When the association must perform work in a unit or on a building that requires the resident to move from the unit while the work is underway (commonly during fumigation or mold remediation), the unit owner or resident is responsible to pay for the cost of the relocation, not the association. (Civ. Code §4775(b))

Removal of Directors

“Removal” rather than “recall” is the term used in the Corporations Code for involuntarily removing one or more directors from a board. Board recalls are frequently started by a petition signed by members calling for a special meeting to remove one or more board members. For incorporated associations, Corporations Code section 7221 provides that removal of the entire board in associations having more than 50 members requires a majority vote with a quorum represented and a majority of all members voting in associations with 50 or fewer members. If a recall seeks removal of one or more but less than all directors, and an association’s governing documents authorize cumulative voting in elections, whether it was actually used or not to elect any of the directors, it requires a substantially higher vote of all owners to remove a director.


One who hires from the owner the right to use real property. Consideration (that is, the charge for the hire of the property) may be cash or a cash equivalent, or, in some circumstances, services rendered (“labor-for-rent”). Depending on the provisions of local ordinance and/or the association’s governing documents, a renter may have the right to rent less than the entire dwelling from the landlord. If the hire is for less than a 30-day period, the owner of the dwelling may be liable to the municipality in which the dwelling is located for a “transient occupancy tax.”


The voluntary relinquishment of office by a director, officer, or committee member. The resignation may be effective upon submission of the resignation, or it may specify a later date, upon which date the resignation is effective.


The provisions of the CC&Rs, including those which limit the use of subject real property, establish mandatory association membership and the obligation of owner-members to pay assessments.

Robert’s Rules of Order

Robert’s Rules of Order is a system of rules for conducting board or member meetings in a structured and orderly manner, often referred to as “parliamentary procedure.” There is an official Robert’s Rules of Order, Newly Revised, now in the 11th edition that is copyrighted by Henry M. Robert III for the Robert’s Rules Association. There are other books that use the term “Robert’s Rules,” some of which are companions to or simplifications also produced by Henry M. Robert or the Robert’s Rules Association and others that are various adaptations and simplifications rules of parliamentary procedure that apparently use the name because of older versions of Robert’s Rules whose copyright has expired. There are other simplified books and pamphlets containing rules of parliamentary procedure. Also see Parliamentary Procedure.
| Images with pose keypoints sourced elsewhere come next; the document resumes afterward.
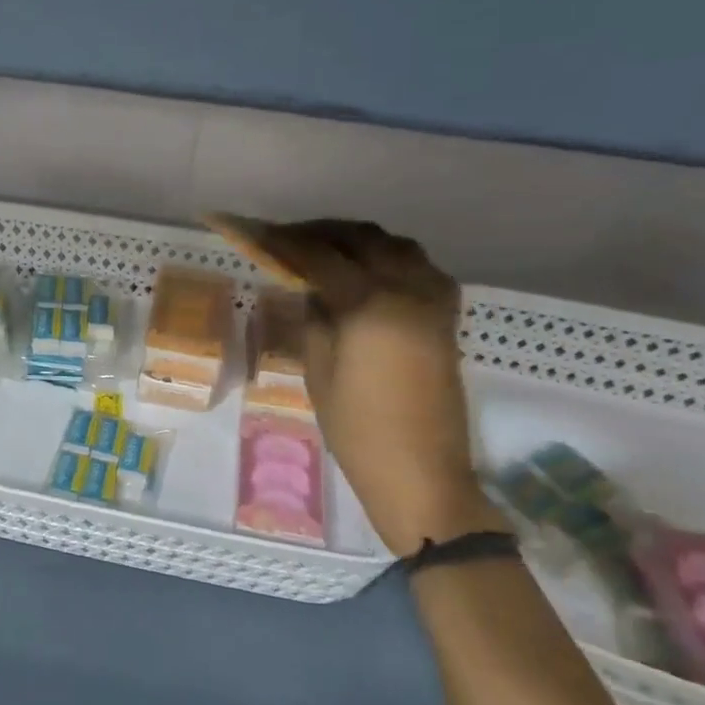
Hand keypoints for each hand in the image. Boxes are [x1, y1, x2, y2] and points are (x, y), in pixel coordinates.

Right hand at [209, 216, 502, 554]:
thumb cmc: (357, 429)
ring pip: (397, 246)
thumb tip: (308, 288)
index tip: (258, 232)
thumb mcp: (319, 371)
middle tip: (287, 239)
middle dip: (323, 232)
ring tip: (326, 250)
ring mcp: (434, 302)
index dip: (285, 241)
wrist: (420, 472)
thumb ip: (313, 318)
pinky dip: (391, 258)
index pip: (320, 256)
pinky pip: (421, 268)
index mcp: (370, 305)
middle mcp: (408, 290)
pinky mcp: (446, 318)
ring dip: (359, 240)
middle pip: (364, 239)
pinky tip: (369, 273)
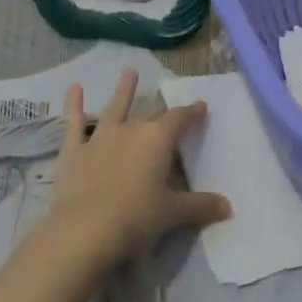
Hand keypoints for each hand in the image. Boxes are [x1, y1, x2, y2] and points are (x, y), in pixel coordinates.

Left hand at [42, 70, 230, 270]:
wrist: (84, 230)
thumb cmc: (136, 219)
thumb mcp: (173, 214)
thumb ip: (200, 206)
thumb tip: (228, 207)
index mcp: (157, 140)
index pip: (179, 119)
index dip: (191, 112)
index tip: (201, 106)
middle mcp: (131, 130)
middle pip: (150, 114)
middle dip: (161, 108)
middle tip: (168, 103)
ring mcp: (100, 137)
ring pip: (115, 107)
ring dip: (123, 90)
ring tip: (129, 71)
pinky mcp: (74, 150)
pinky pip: (74, 123)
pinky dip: (73, 105)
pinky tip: (73, 87)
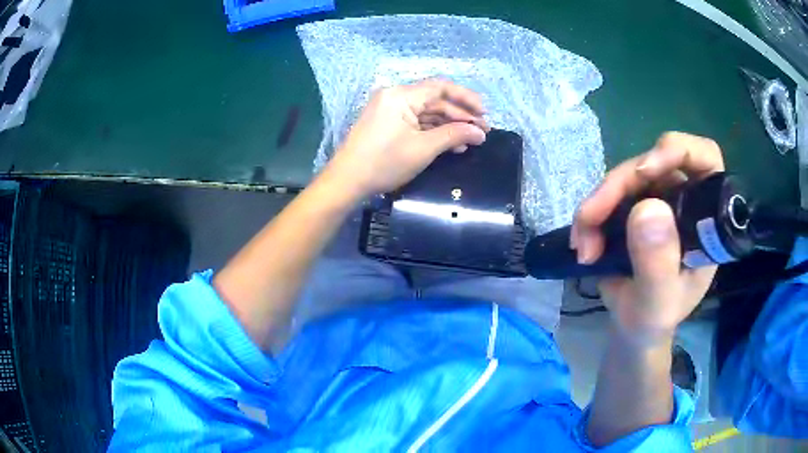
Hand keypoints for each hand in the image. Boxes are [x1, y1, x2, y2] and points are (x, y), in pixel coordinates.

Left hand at [325, 78, 488, 196]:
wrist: (347, 181)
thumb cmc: (384, 163)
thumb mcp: (423, 149)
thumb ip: (454, 135)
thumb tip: (480, 133)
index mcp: (401, 95)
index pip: (441, 87)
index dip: (466, 98)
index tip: (484, 114)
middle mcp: (395, 96)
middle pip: (435, 100)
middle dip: (460, 115)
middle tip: (482, 132)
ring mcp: (390, 110)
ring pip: (426, 113)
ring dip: (449, 125)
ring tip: (470, 141)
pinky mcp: (387, 123)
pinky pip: (415, 122)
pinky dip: (433, 131)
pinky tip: (451, 144)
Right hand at [572, 132, 724, 346]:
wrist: (633, 327)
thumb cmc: (654, 319)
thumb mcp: (658, 302)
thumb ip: (657, 263)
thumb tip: (647, 208)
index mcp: (706, 218)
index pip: (704, 159)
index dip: (677, 151)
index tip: (645, 172)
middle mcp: (685, 199)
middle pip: (654, 162)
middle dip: (620, 186)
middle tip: (591, 218)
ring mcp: (659, 200)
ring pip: (626, 177)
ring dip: (598, 205)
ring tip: (583, 245)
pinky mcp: (635, 205)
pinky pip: (609, 194)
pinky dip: (591, 214)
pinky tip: (582, 241)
Governing documents include the operating rules of an association. (Civ. Code §4150) An operating rule is a board-adopted regulation that applies generally to the management and operation of the common interest development or the conduct of the business affairs of the association. (Civ. Code §4340(a)) To be valid and enforceable, operating rules must be reasonable and meet several other specified criteria, including being in writing and within the authority of the board. (Civ. Code §4350) Issues such as architectural control, landscaping, parking and common area use are common examples are commonly regulated through rulemaking. Specified rules must be adopted, including, but not limited to, election rules. Adoption of most operating rules can only be accomplished through following the rule-making procedures set forth in Civil Code section 4360.

Reciprocal Easement

As provided in Civil Code section 4095, a reciprocal easement can be considered “common area” in a planned development. An easement is considered a reciprocal easement if a group of owners have easements across each other’s property for a given purpose. A reciprocal easement would exist if a 30-foot wide road covered the front 15 feet of each owner’s property, and the road provided ingress and egress through an association across the other owners’ property. Another example would be a bridle trail or walking path that all owners have a right to use across the properties of their fellow owners. If a planned development must maintain or share in the cost of maintaining a reciprocal easement, then it can be considered common area in that association.